[Stored items]
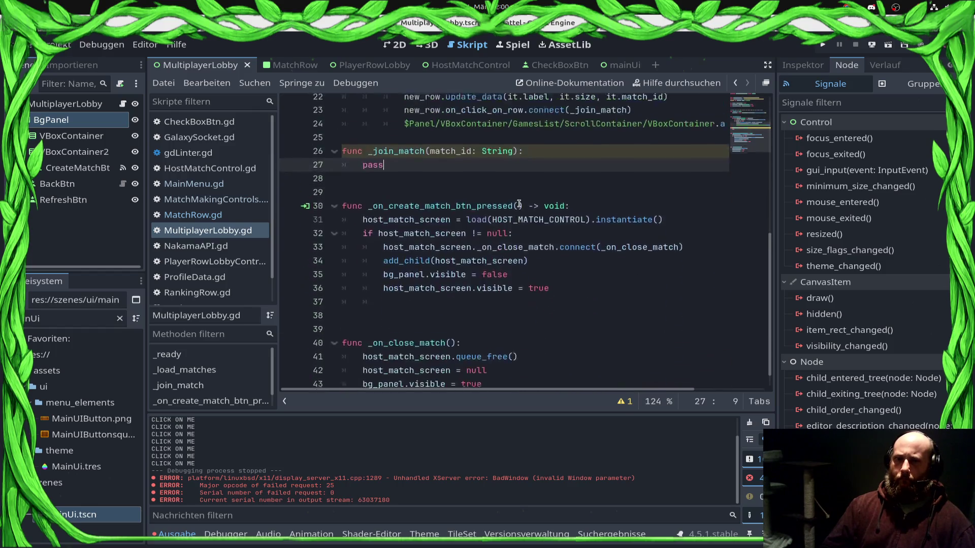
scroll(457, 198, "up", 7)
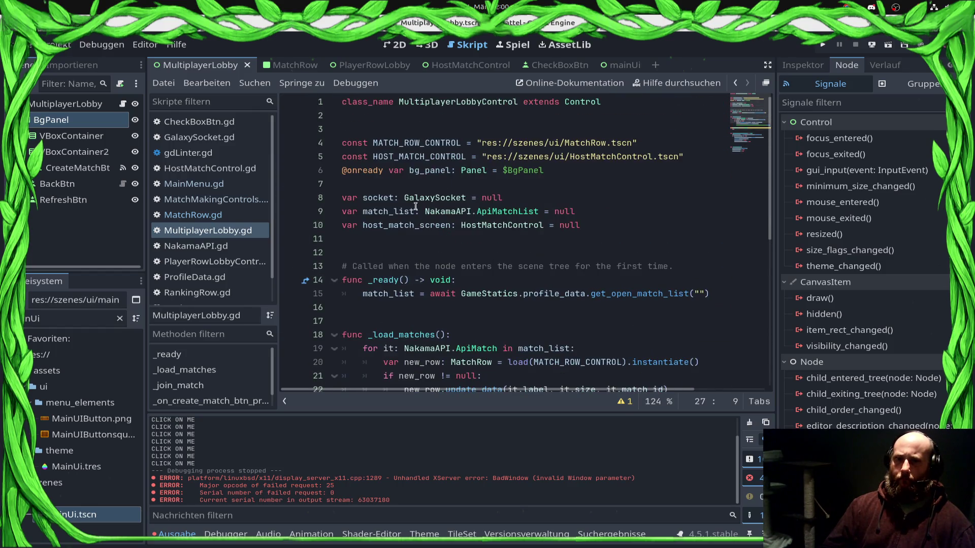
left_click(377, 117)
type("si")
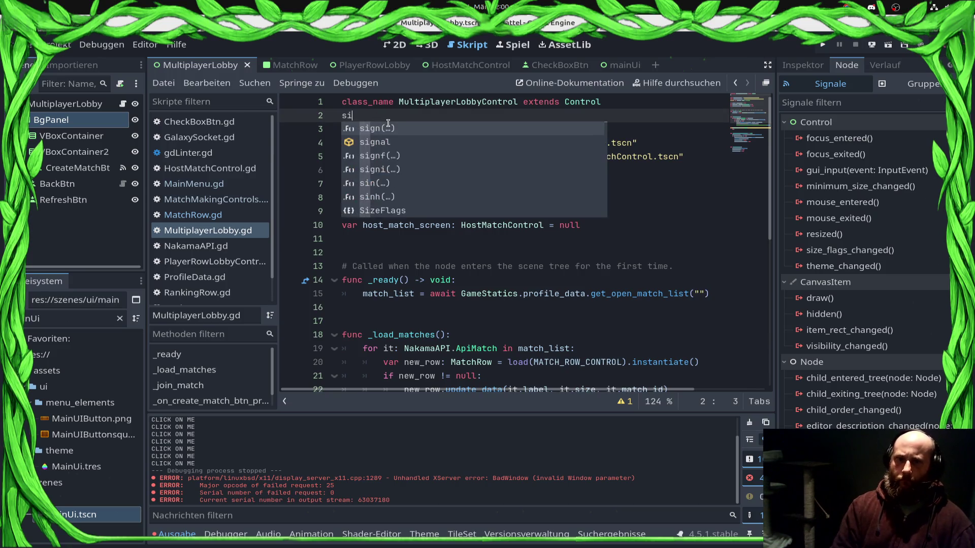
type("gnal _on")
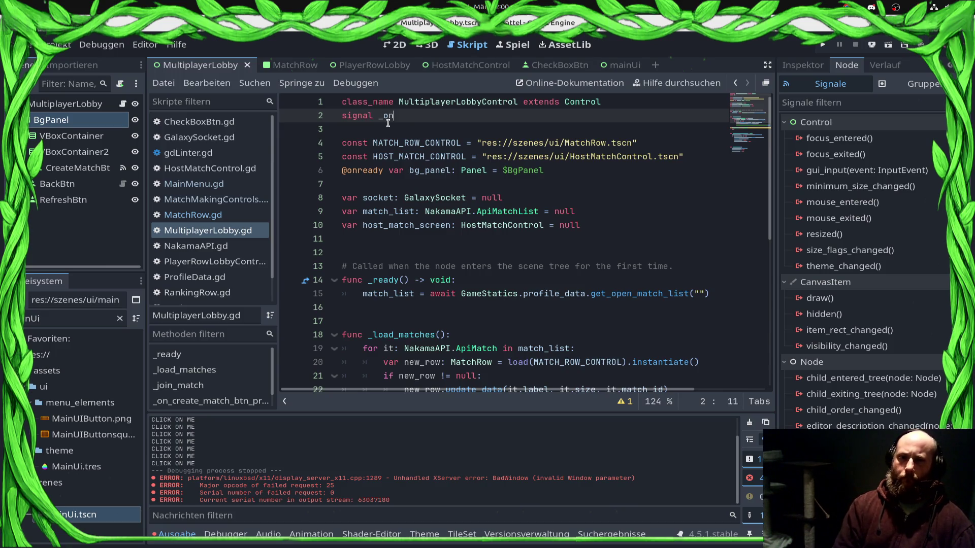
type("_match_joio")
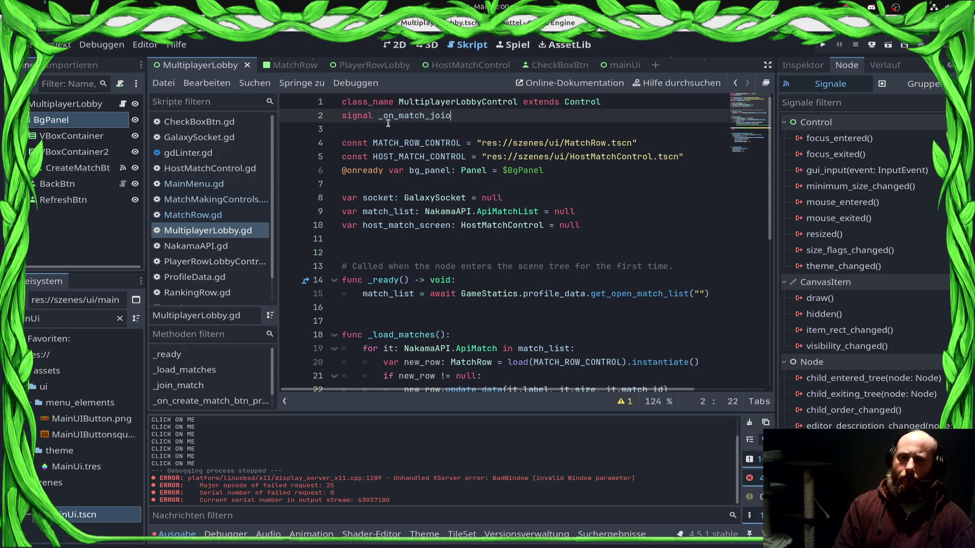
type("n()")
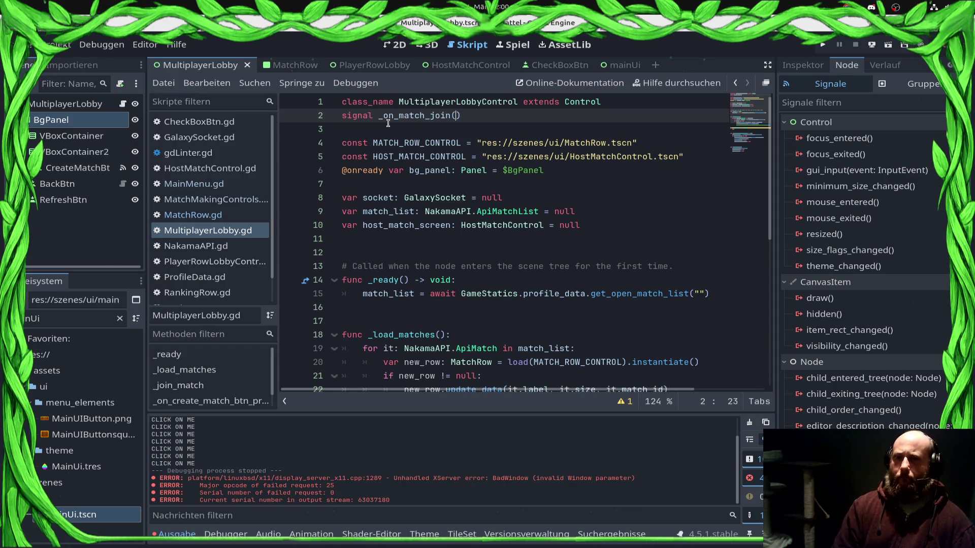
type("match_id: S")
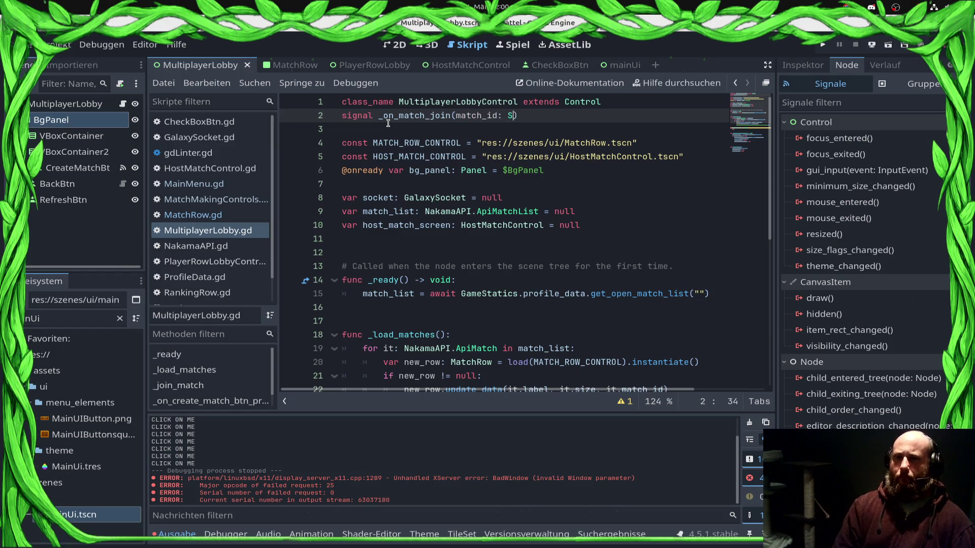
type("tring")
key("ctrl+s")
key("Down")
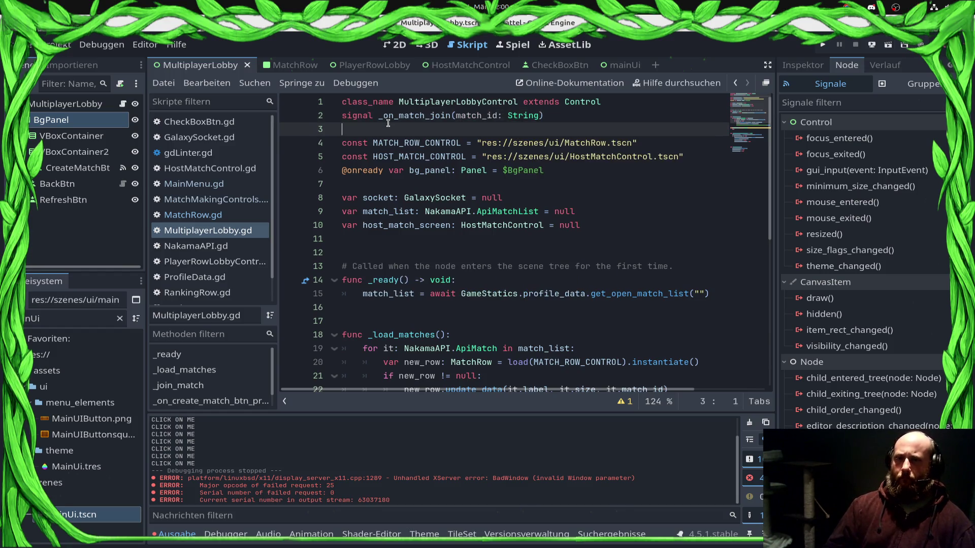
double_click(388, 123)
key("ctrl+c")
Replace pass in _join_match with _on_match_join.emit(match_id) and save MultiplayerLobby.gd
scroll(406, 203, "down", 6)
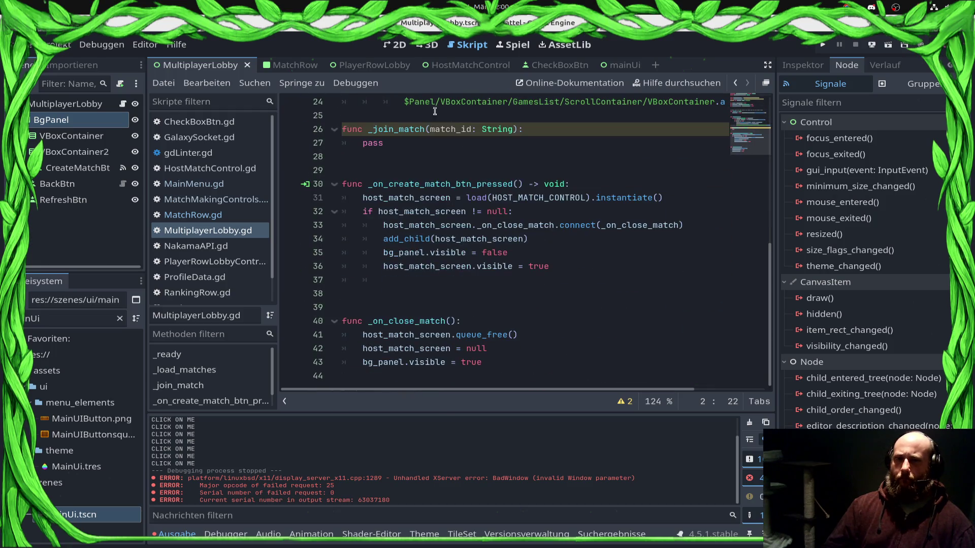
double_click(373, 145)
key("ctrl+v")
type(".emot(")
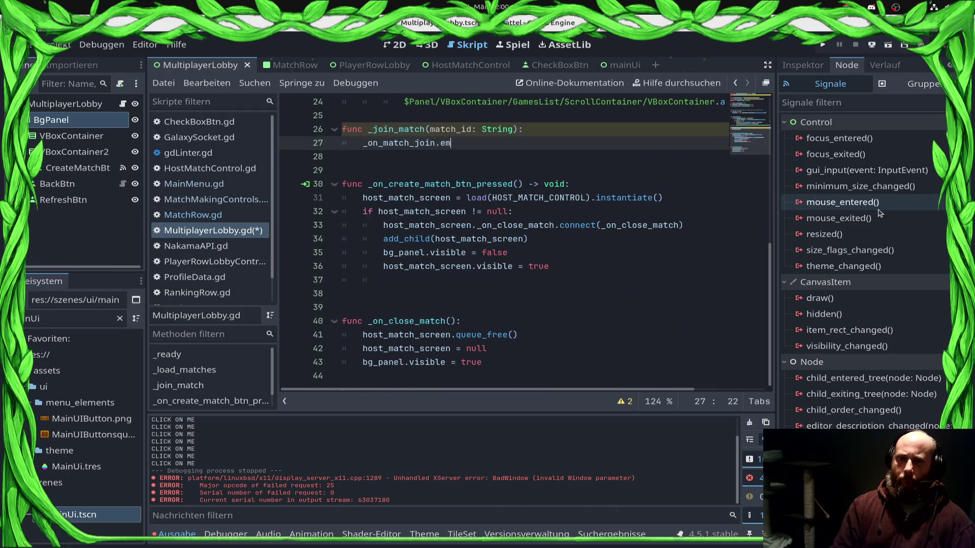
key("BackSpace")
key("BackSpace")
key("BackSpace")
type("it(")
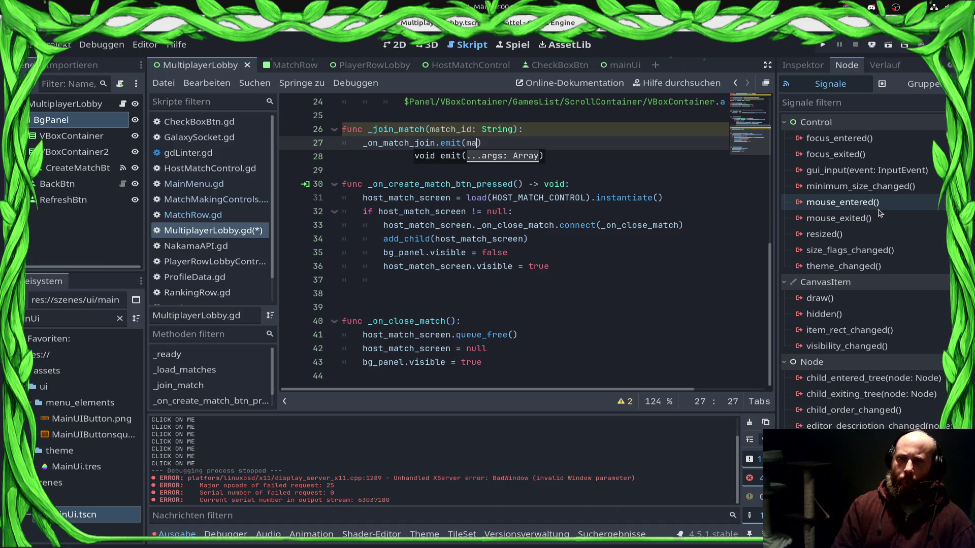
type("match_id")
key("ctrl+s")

**Your assignment**
Print each line above exactly as it appears, excluding all images.

**Answer to this problem**
scroll(457, 198, "up", 7)
left_click(377, 117)
type("si")
type("gnal _on")
type("_match_joio")
type("n()")
type("match_id: S")
type("tring")
key("ctrl+s")
key("Down")
double_click(388, 123)
key("ctrl+c")
Replace pass in _join_match with _on_match_join.emit(match_id) and save MultiplayerLobby.gd
scroll(406, 203, "down", 6)
double_click(373, 145)
key("ctrl+v")
type(".emot(")
key("BackSpace")
key("BackSpace")
key("BackSpace")
type("it(")
type("match_id")
key("ctrl+s")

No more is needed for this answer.